You will have realized yesterday from the movements for the triads, that in order to give expression to the experiences of the triad, the assistance of the whole human being must be invoked. In the first place we have what I characterized as the step. The step essentially entails the use of one leg. Then, with both major and minor chords, we have the movement with one arm, and the forming with the other. You may say: ‘I have nothing else to use.’ Well, as you do have two legs, you have a means of expressing a chord of four notes. And now you may say: I really cannot step forwards with one leg and backward with the other, simultaneously. And yet you can do this if you jump. You see, we arrive at this quite naturally.

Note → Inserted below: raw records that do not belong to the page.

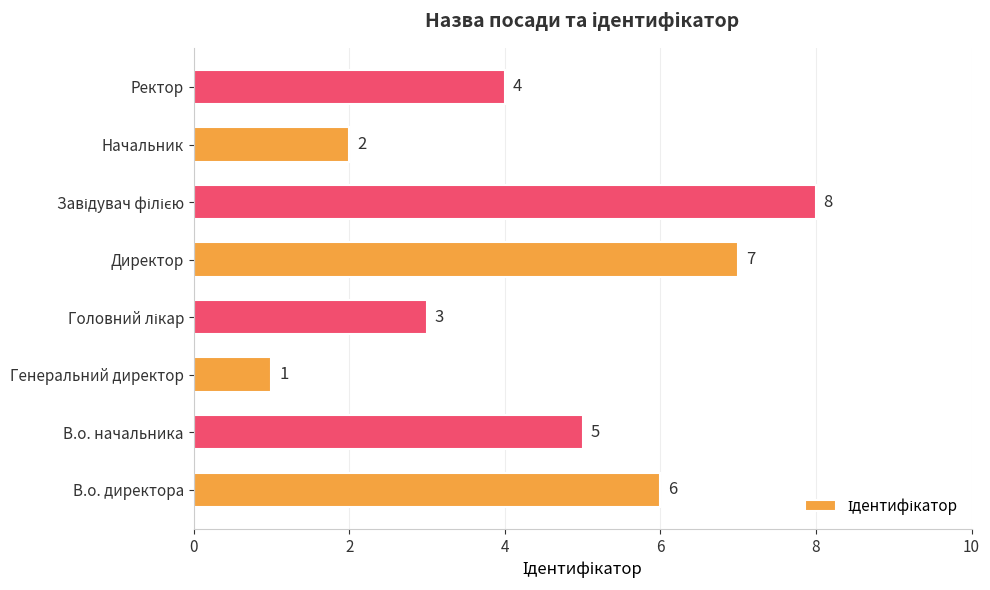

What is the sum of all values?

36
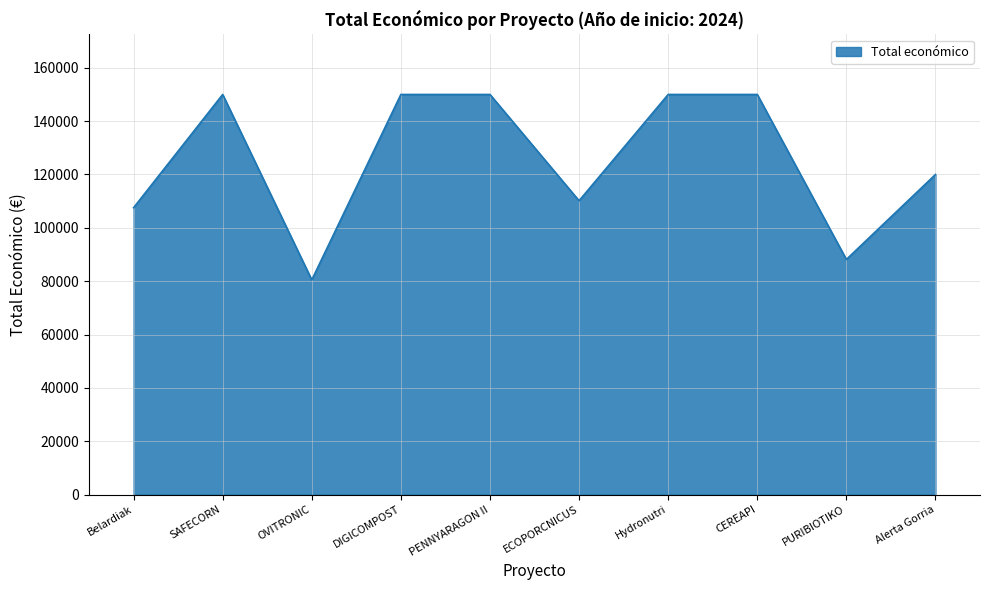

What is the difference between the values at PURIBIOTIKO and Belardiak?

19395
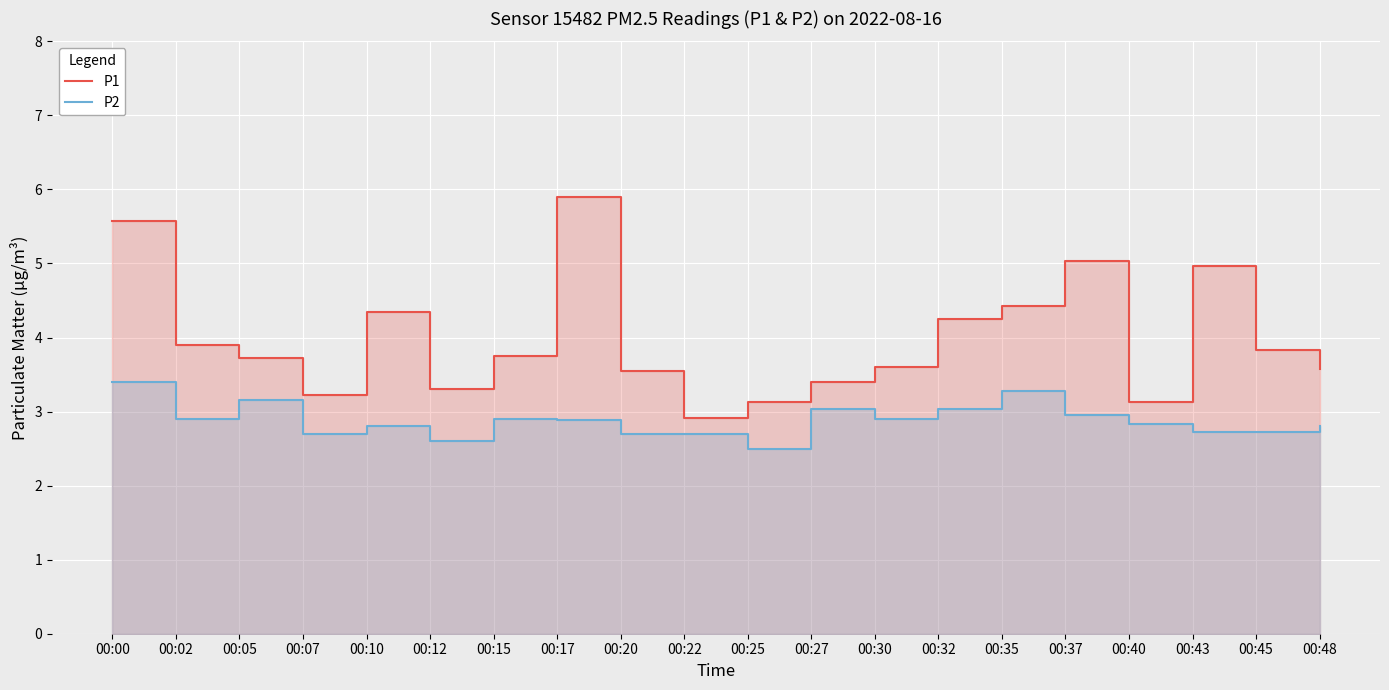

Which category has the lowest value in the P2 series?

00:25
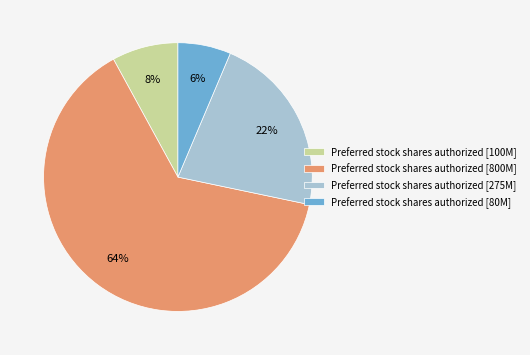

To the nearest percent, what is the difference between the Preferred stock shares authorized [275M] and Preferred stock shares authorized [100M] slice percentages?

14%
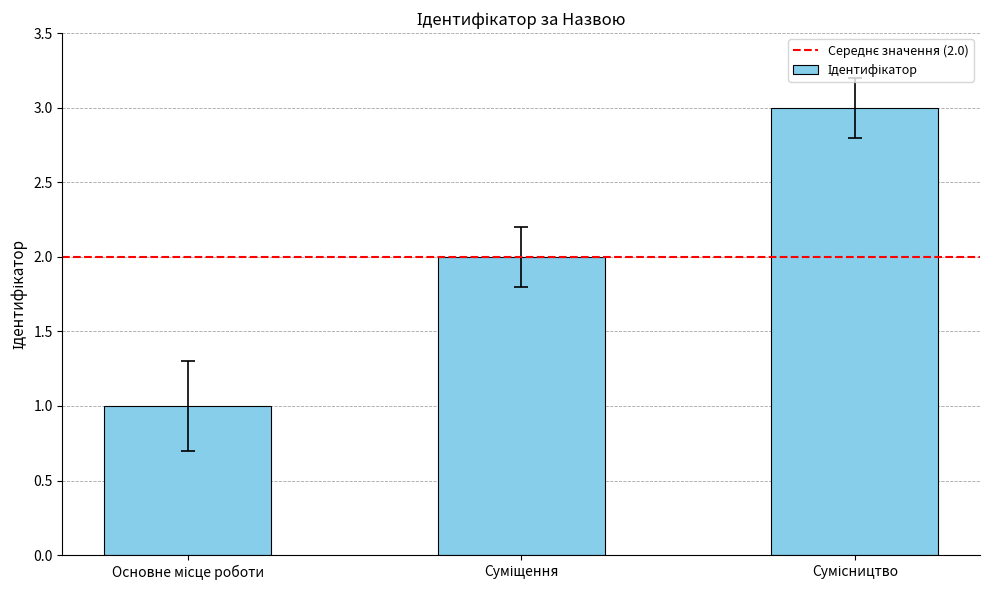

What is the sum of all values?

6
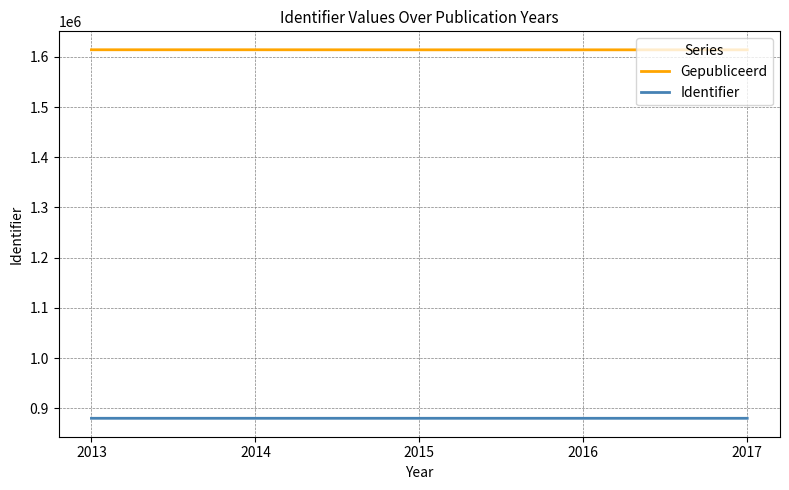

Where does the Gepubliceerd series first go above 1614015?

2013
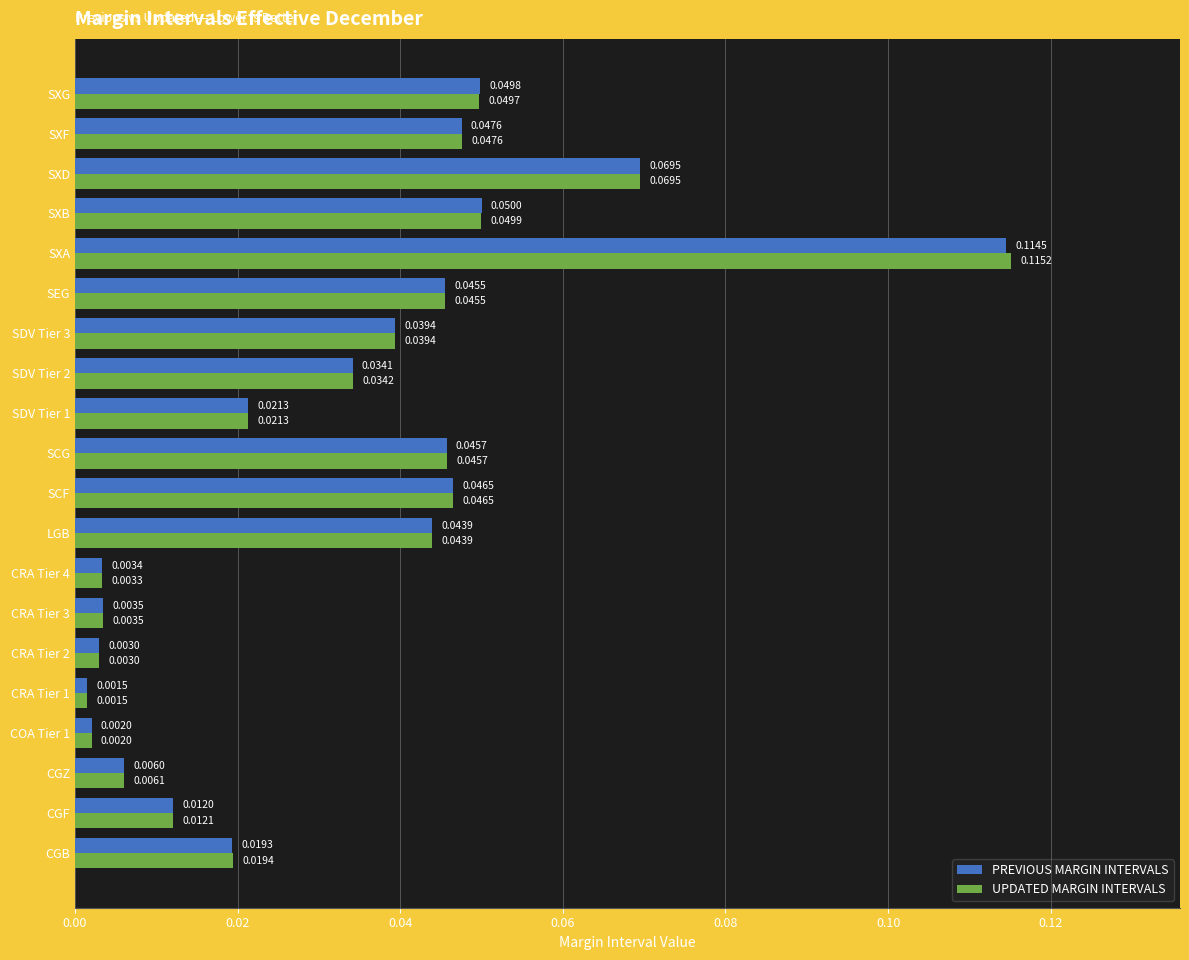

Between CRA Tier 1 and SXA, which series saw the biggest shift?

UPDATED MARGIN INTERVALS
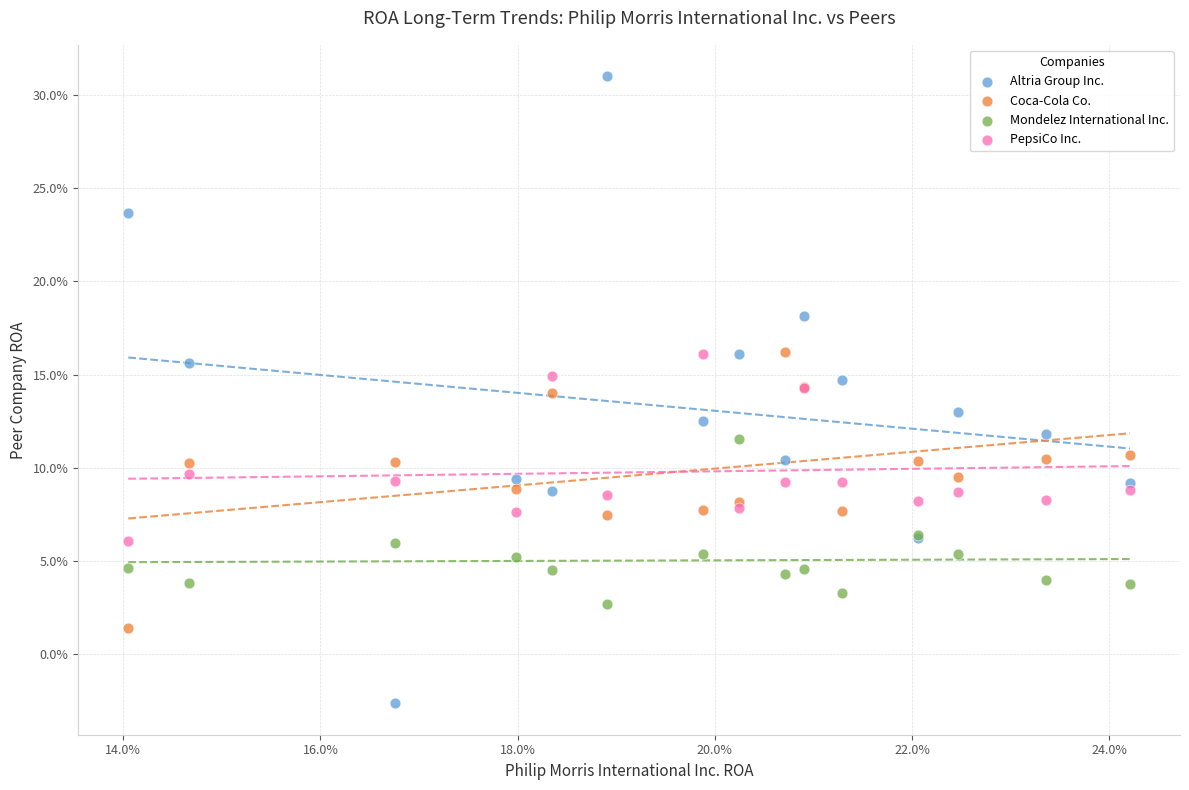

Which series reaches the minimum Y coordinate?

Altria Group Inc.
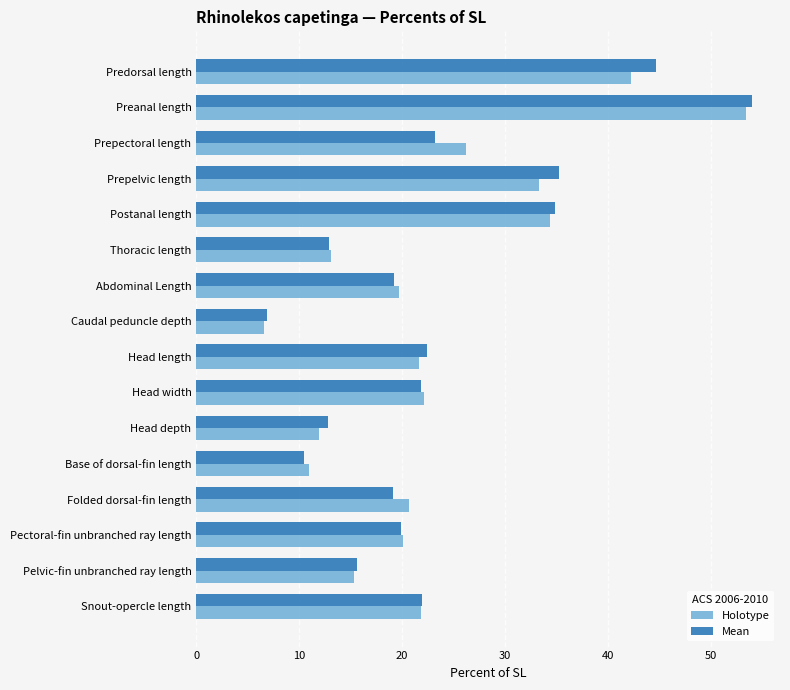

What is the highest value of the Mean series?

54.0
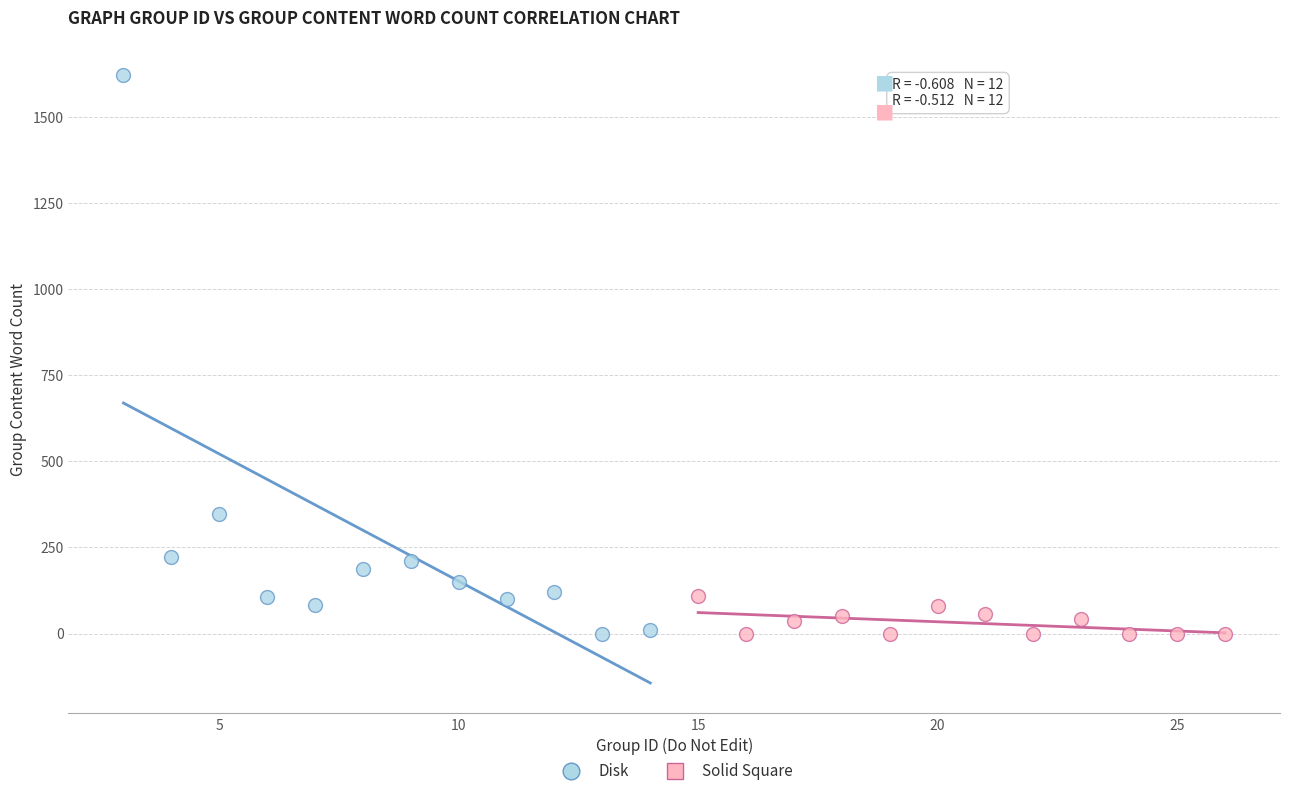

What are all the series names shown in the legend?

Disk, Solid Square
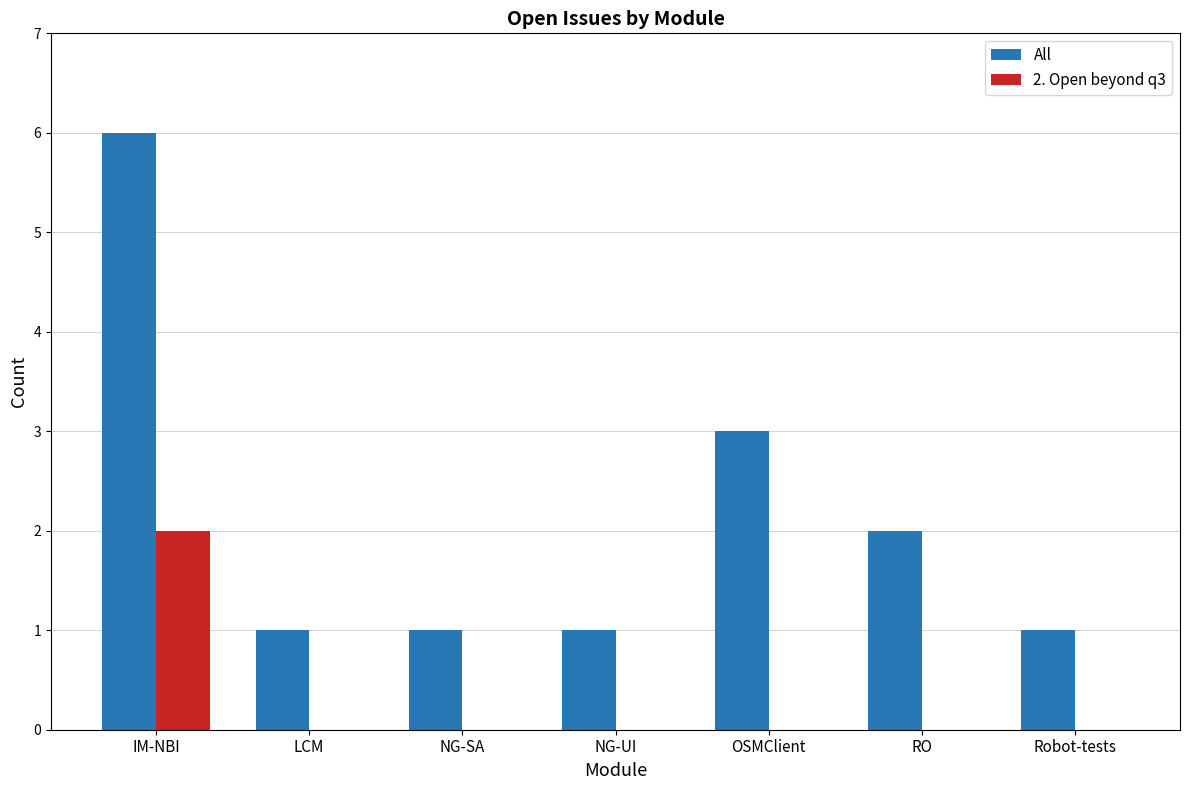

Which series has the largest total across all categories?

All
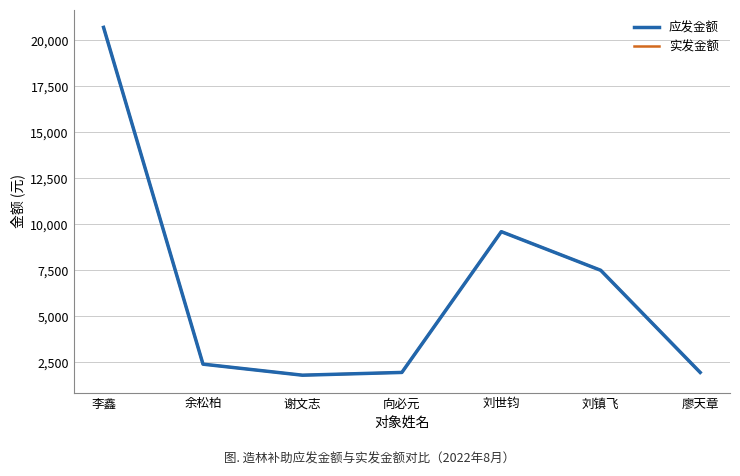

What is the total value across all series at 向必元?

3900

There is no other means of presenting a four-note chord than by jumping somewhat, moving one leg forwards and the other backwards. This is how a four-note chord is presented. But think for a moment what happens here. It would be difficult, as well as not looking particularly beautiful, to jump without bending the knees. You cannot jump easily with totally stiff legs, quite apart from the ungraceful appearance. In jumping you must bend at the knees, so that in the jumping movement necessary for the four-note discord (because of the nature of the body and its relation to the environment) you really get the bending of the knees as the gesture for the discord. The natural movement for a discord is the bending of the knees entailed by jumping.

From this, however, something else arises. If you have a discordant triad you can again apply the same principle. With a concordant triad you take a step forwards; with a discordant triad you must also make a bending movement. There is no necessity to bend as with jumping, but you can bend. And so you express the discordant triad by moving with bended knees. You can discover this from the fact that a four-note chord (which is always a discord) can only be done by a jump in order to set both legs into movement; for you just do not have four members of your body in order to express a discord of four notes, so you have to jump, coupled with bending. This gives us, therefore, bending as the expression of the discord.

Now just as a musician has to practise his exercises, a tremendous inner liveliness is attained by practising the alternation between discords and concords, passing from one to the other simply with a view to experiencing in their gestures the change of mood, the change in the actual feeling.

If you think of all I have just said, you will find the experience of the fourth of particular interest. In the third we are intimately within ourselves. In the fifth we come just to the boundary of the body. The fourth lies between. And the fourth has this striking characteristic, that here the human being experiences himself inwardly, although not so intimately as in the third. But he does not even reach his surface. He experiences himself beneath this surface. He remains, as it were, just beneath it. He separates himself from the surrounding world, and creates himself within himself. He does not form himself, as in the fifth, where the external world also compels this forming, but he forms himself out of the needs of his own soul. The experience of the fourth is such that the human being feels his humanity through his own inner strength, whereas in the fifth it is through the world that he feels his humanity. In the fourth he says to himself ‘You are really too big; you cannot experience yourself because you are so big. Make yourself a little smaller, yet stay as important as your size.’ In the fourth you make yourself into a snug, comfortable dwarf Thus the fourth demands a very strong relation to yourself. You can achieve this when, instead of simply going outwards or inwards as in the third, you draw the fingers sharply together as if to concentrate the strength of the hand in itself In this way the fourth is expressed and revealed.

These, then, are the principles which have to be considered before entering more deeply into the gestures of the musical element, for without the experience of these principles no truly artistic gestures can come about. I am sure you will have plenty to do when you come to work through all these details. It is better therefore not to give too many gestures in one session, for what has been given must first be assimilated. So we shall continue tomorrow.



1. It has a bourgeois ring in German. Translator's note.